*** Opening of Dataset content ***

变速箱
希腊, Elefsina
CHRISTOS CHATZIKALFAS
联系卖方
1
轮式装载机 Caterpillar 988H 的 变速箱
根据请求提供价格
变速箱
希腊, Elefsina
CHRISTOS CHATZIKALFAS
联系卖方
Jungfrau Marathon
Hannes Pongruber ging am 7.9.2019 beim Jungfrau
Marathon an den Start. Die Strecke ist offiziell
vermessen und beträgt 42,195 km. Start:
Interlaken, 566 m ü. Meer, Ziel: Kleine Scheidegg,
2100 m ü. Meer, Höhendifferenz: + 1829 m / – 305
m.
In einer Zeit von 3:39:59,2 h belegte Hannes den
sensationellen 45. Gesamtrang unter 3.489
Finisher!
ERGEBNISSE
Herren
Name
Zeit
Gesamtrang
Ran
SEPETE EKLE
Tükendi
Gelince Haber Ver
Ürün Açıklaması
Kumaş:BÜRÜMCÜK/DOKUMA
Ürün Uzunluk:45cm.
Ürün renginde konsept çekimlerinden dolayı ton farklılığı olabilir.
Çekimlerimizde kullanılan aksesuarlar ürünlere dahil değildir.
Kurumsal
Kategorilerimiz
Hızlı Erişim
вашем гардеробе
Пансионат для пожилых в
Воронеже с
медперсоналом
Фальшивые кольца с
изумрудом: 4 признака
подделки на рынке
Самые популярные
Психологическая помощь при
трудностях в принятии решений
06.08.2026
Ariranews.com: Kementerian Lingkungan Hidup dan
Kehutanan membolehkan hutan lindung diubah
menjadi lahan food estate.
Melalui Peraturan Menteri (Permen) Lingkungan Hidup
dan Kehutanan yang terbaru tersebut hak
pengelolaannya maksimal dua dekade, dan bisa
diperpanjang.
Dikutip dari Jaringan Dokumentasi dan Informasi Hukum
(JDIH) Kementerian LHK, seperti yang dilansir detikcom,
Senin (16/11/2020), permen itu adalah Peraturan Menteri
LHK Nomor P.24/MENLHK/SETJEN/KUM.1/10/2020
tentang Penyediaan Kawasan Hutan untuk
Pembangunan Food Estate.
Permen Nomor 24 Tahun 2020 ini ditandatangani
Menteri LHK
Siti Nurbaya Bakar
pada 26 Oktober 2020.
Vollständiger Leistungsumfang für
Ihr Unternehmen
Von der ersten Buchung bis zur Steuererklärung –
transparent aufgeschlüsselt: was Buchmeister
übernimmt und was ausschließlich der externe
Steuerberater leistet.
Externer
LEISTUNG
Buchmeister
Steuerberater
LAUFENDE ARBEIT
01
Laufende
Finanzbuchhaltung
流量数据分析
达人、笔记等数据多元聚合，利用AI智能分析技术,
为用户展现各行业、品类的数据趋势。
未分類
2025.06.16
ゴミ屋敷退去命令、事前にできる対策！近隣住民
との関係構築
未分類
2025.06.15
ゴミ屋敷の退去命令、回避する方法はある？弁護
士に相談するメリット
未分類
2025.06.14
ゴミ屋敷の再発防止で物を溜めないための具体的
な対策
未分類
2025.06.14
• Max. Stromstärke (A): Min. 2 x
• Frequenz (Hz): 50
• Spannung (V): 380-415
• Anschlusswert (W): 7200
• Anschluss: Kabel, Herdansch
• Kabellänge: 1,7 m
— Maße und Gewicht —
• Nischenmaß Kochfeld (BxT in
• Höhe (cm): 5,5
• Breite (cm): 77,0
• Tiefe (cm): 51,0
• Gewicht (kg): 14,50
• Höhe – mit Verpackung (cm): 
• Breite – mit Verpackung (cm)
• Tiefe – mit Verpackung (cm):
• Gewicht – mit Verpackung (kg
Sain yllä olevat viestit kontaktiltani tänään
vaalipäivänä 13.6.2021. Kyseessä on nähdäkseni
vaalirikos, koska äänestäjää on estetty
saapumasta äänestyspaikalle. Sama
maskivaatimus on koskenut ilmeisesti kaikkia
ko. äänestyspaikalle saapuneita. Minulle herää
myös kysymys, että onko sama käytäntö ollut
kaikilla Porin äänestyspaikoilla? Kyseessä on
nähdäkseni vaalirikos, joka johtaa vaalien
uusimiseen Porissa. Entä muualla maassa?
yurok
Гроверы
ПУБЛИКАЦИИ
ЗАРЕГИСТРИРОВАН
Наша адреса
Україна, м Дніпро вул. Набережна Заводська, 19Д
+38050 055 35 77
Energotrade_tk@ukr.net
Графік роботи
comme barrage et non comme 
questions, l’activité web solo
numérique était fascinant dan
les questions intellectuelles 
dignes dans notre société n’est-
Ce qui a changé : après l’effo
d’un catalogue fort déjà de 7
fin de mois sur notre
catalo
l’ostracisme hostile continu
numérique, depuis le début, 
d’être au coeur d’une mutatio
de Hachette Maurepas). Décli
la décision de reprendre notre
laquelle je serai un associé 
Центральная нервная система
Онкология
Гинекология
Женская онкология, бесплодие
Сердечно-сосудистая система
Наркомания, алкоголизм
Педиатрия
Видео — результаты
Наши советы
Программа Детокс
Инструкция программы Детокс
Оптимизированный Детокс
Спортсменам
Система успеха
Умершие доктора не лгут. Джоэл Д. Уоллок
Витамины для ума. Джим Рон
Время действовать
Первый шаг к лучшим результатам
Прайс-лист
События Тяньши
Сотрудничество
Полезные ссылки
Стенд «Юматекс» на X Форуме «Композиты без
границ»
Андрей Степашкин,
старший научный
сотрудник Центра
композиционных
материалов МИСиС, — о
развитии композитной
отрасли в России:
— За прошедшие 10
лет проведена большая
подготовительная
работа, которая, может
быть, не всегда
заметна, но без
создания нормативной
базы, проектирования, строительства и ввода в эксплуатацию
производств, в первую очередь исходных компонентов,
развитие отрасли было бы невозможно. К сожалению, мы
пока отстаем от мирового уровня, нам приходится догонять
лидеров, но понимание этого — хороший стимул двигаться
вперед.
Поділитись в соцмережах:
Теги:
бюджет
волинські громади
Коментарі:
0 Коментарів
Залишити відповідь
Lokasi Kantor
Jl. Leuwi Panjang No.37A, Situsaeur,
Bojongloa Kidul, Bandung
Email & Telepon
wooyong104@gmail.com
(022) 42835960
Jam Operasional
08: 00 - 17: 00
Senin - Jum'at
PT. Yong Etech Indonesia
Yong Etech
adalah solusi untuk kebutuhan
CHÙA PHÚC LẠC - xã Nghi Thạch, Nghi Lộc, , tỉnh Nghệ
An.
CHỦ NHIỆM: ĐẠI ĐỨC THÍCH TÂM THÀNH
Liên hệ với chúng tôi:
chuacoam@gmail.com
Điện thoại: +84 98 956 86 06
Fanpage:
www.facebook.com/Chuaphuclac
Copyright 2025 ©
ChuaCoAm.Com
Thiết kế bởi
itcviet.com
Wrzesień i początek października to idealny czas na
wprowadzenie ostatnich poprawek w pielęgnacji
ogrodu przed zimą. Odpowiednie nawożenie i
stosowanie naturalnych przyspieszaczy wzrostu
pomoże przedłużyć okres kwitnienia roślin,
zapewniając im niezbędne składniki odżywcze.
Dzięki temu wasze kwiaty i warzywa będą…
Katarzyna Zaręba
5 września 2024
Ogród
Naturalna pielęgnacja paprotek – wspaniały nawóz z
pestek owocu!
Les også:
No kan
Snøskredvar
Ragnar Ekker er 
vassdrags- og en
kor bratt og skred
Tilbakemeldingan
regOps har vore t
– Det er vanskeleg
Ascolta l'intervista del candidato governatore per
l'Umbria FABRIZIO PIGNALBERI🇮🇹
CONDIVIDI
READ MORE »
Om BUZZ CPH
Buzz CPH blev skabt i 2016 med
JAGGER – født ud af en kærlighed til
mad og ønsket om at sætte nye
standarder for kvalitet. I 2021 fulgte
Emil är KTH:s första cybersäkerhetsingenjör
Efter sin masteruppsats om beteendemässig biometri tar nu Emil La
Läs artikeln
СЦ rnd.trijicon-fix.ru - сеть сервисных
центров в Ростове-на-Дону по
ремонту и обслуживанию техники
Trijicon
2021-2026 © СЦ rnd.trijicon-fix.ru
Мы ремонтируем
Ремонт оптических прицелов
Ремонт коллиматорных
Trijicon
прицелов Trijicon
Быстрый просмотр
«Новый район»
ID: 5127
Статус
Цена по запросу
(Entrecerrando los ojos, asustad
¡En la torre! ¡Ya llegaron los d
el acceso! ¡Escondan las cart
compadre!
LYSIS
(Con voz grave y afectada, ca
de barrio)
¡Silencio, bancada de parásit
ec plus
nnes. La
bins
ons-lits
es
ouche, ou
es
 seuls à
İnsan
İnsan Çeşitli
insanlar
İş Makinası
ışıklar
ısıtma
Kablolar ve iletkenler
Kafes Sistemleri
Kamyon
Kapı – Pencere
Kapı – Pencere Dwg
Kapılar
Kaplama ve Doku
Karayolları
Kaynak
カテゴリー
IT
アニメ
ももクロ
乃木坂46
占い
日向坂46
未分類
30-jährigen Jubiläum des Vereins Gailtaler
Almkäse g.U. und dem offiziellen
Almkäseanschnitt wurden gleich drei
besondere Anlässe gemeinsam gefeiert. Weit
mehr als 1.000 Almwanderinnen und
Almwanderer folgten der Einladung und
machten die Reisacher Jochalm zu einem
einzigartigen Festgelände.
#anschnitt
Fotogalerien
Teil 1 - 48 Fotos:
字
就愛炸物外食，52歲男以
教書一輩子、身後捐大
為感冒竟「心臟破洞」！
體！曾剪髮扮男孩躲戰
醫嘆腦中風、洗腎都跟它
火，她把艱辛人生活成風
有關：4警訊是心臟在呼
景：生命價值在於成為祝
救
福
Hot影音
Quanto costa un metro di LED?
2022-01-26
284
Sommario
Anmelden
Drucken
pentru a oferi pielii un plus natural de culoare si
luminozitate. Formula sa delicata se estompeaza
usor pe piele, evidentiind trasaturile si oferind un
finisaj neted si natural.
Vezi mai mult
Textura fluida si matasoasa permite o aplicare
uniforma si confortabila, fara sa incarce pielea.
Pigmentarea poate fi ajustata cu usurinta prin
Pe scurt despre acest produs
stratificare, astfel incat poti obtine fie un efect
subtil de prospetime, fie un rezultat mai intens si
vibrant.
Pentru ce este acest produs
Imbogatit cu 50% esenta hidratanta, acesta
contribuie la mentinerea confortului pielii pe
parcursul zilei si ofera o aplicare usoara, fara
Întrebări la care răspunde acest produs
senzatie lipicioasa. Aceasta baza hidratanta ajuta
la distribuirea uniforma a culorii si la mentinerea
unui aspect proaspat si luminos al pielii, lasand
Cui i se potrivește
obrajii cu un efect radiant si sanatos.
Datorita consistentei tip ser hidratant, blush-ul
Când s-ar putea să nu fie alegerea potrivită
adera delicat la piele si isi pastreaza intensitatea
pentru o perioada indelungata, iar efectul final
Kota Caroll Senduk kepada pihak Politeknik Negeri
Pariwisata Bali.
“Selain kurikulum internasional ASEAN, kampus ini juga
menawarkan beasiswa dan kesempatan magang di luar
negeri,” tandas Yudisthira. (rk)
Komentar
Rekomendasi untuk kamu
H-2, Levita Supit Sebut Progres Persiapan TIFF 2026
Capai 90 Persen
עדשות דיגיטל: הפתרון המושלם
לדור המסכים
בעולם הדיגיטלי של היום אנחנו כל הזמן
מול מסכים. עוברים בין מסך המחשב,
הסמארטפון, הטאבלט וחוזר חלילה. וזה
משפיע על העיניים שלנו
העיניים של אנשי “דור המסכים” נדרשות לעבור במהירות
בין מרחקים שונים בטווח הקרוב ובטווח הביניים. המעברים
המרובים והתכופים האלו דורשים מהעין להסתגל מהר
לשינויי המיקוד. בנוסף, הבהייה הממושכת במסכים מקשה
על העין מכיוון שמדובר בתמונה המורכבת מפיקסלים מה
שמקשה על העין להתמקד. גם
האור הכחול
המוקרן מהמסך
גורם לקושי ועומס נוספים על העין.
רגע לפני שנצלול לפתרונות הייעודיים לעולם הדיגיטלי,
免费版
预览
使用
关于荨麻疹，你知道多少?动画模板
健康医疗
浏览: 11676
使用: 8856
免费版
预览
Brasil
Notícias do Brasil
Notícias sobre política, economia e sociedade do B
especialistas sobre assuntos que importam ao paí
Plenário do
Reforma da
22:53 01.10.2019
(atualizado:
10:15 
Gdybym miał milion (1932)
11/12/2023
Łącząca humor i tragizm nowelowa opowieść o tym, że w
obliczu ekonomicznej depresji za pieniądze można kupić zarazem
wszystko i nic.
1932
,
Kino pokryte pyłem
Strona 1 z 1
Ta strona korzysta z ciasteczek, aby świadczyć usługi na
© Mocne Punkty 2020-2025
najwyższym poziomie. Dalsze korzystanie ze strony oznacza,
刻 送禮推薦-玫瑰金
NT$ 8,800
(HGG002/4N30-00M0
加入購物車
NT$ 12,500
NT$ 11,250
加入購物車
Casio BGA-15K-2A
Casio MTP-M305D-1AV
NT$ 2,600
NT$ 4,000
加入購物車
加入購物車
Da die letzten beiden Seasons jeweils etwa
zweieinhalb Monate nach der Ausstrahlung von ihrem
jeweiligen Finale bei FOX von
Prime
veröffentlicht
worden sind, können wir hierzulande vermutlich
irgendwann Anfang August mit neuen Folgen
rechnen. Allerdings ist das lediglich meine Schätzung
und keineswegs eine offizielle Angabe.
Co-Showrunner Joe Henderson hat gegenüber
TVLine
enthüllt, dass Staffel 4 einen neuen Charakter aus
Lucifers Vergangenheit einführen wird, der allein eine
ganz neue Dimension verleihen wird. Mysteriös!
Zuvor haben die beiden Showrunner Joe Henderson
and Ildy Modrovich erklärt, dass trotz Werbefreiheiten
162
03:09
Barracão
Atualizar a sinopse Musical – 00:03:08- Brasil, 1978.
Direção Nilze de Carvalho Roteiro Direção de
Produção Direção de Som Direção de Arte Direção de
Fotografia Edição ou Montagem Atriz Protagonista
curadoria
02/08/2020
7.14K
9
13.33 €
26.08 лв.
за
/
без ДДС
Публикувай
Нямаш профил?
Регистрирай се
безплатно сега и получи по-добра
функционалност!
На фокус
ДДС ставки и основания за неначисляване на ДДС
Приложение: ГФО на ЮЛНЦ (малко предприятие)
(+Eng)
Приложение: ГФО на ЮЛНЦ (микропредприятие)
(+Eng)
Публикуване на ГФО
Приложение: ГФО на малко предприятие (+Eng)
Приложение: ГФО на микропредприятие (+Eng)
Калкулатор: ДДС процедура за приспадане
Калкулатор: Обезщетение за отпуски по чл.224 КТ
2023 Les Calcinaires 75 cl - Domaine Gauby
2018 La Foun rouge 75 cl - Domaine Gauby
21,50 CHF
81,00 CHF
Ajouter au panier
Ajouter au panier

*** Close of Dataset content ***

• **Aim of the task**
Return a word-for-word copy of the lines above from the one holding "изумрудом: 4 признака" through the one holding "diperpanjang.", with both of them included and nothing besides.

• **Solution to this exercise**
изумрудом: 4 признака
подделки на рынке
Самые популярные
Психологическая помощь при
трудностях в принятии решений
06.08.2026
Ariranews.com: Kementerian Lingkungan Hidup dan
Kehutanan membolehkan hutan lindung diubah
menjadi lahan food estate.
Melalui Peraturan Menteri (Permen) Lingkungan Hidup
dan Kehutanan yang terbaru tersebut hak
pengelolaannya maksimal dua dekade, dan bisa
diperpanjang.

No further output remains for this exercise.